He rose, threw away his cigar, and at this signal the group scattered. Renault, Margaret, and Isabelle went back to the bare living room, where the doctor stood silently in front of the fireplace for a few minutes, as though expecting his guests to leave. When they started, he threw open a long window and beckoned to Isabelle to follow him. Outside there was a broad platform running out over the crest of the hill on which the house was built. The land beyond fell away sharply, then rose in a wooded swell to the northern mountains. The night was dark with glittering starlight above, and the presence of the white masses of the hills could be felt rather than seen,—brooding under the stars. There was the tinkle of a sleigh-bell on the road below,—the only sound in the still night.

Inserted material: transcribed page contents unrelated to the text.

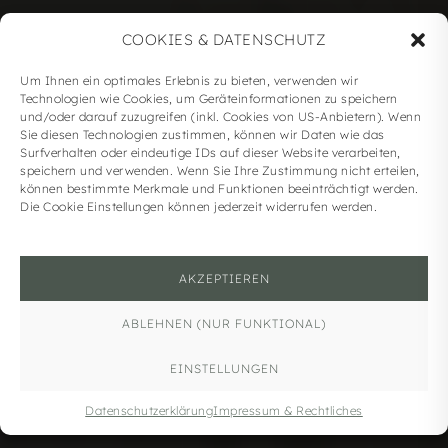
COOKIES & DATENSCHUTZ
Um Ihnen ein optimales Erlebnis zu bieten, verwenden wir
Technologien wie Cookies, um Geräteinformationen zu speichern
und/oder darauf zuzugreifen (inkl. Cookies von US-Anbietern). Wenn
Sie diesen Technologien zustimmen, können wir Daten wie das
Surfverhalten oder eindeutige IDs auf dieser Website verarbeiten,
speichern und verwenden. Wenn Sie Ihre Zustimmung nicht erteilen,
können bestimmte Merkmale und Funktionen beeinträchtigt werden.
Die Cookie Einstellungen können jederzeit widerrufen werden.
AKZEPTIEREN
ABLEHNEN (NUR FUNKTIONAL)
EINSTELLUNGEN
Datenschutzerklärung
Impressum & Rechtliches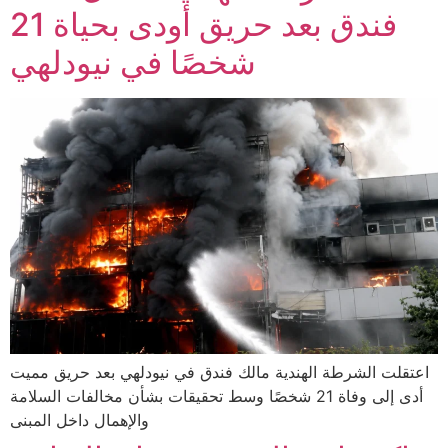
فندق بعد حريق أودى بحياة 21
شخصًا في نيودلهي
اعتقلت الشرطة الهندية مالك فندق في نيودلهي بعد حريق مميت
أدى إلى وفاة 21 شخصًا وسط تحقيقات بشأن مخالفات السلامة
والإهمال داخل المبنى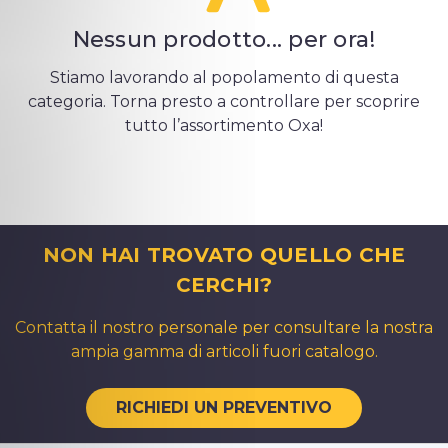
Nessun prodotto... per ora!
Stiamo lavorando al popolamento di questa
categoria. Torna presto a controllare per scoprire
tutto l’assortimento Oxa!
NON HAI TROVATO QUELLO CHE
CERCHI?
Contatta il nostro personale per consultare la nostra
ampia gamma di articoli fuori catalogo.
RICHIEDI UN PREVENTIVO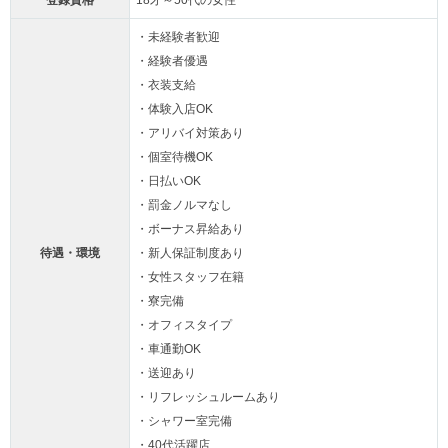
登録資格
18才～50代の女性
・未経験者歓迎
・経験者優遇
・衣装支給
・体験入店OK
・アリバイ対策あり
・個室待機OK
・日払いOK
・罰金ノルマなし
・ボーナス昇給あり
待遇・環境
・新人保証制度あり
・女性スタッフ在籍
・寮完備
・オフィスタイプ
・車通勤OK
・送迎あり
・リフレッシュルームあり
・シャワー室完備
・40代活躍店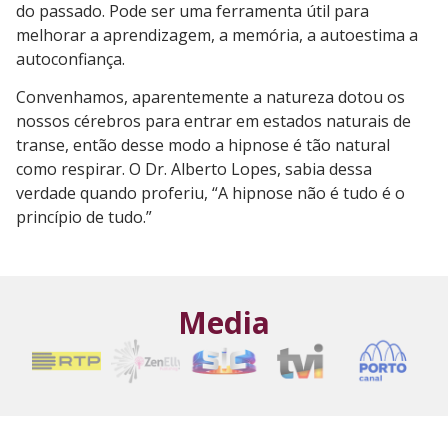
do passado. Pode ser uma ferramenta útil para
melhorar a aprendizagem, a memória, a autoestima a
autoconfiança.
Convenhamos, aparentemente a natureza dotou os
nossos cérebros para entrar em estados naturais de
transe, então desse modo a hipnose é tão natural
como respirar. O Dr. Alberto Lopes, sabia dessa
verdade quando proferiu, “A hipnose não é tudo é o
princípio de tudo.”
Media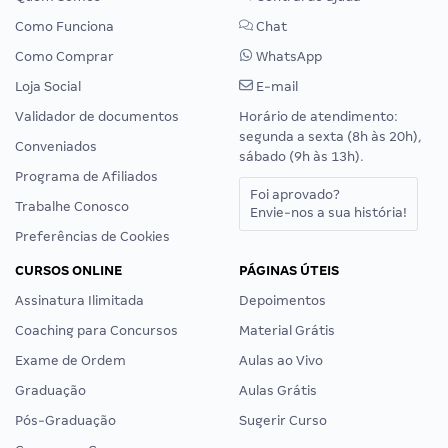
Como Funciona
Chat
Como Comprar
WhatsApp
Loja Social
E-mail
Validador de documentos
Horário de atendimento:
segunda a sexta (8h às 20h),
Conveniados
sábado (9h às 13h).
Programa de Afiliados
Foi aprovado?
Trabalhe Conosco
Envie-nos a sua história!
Preferências de Cookies
CURSOS ONLINE
PÁGINAS ÚTEIS
Assinatura Ilimitada
Depoimentos
Coaching para Concursos
Material Grátis
Exame de Ordem
Aulas ao Vivo
Graduação
Aulas Grátis
Pós-Graduação
Sugerir Curso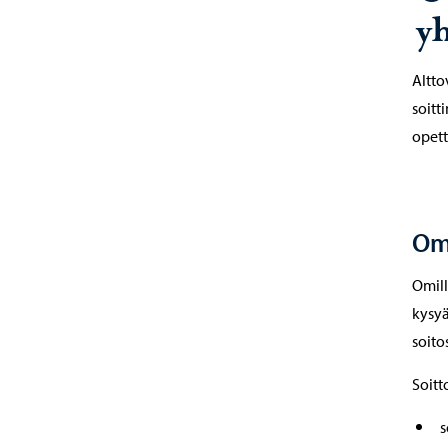
yh
Altto
soitt
opett
Oma
Omill
kysyä
soito
Soitt
s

"There!" Renault exclaimed. "Is there anything you would like to swap for this?"
He breathed deeply of the frosty air.
"It seems almost as if a voice were speaking in the silence!"
"Yes," Renault assented gravely. "There is a voice, and you can hear it up here—if you listen."
CHAPTER LVII
On their way home the two women discussed the doctor eagerly.
"I must have seen Dr. Renault somewhere," Isabelle said, "or rather what he might have been once. He's a person!"
"That is it,—he is a person,—not just a doctor or a clever surgeon."
"Has he other regular patients besides the children, the surgical cases?"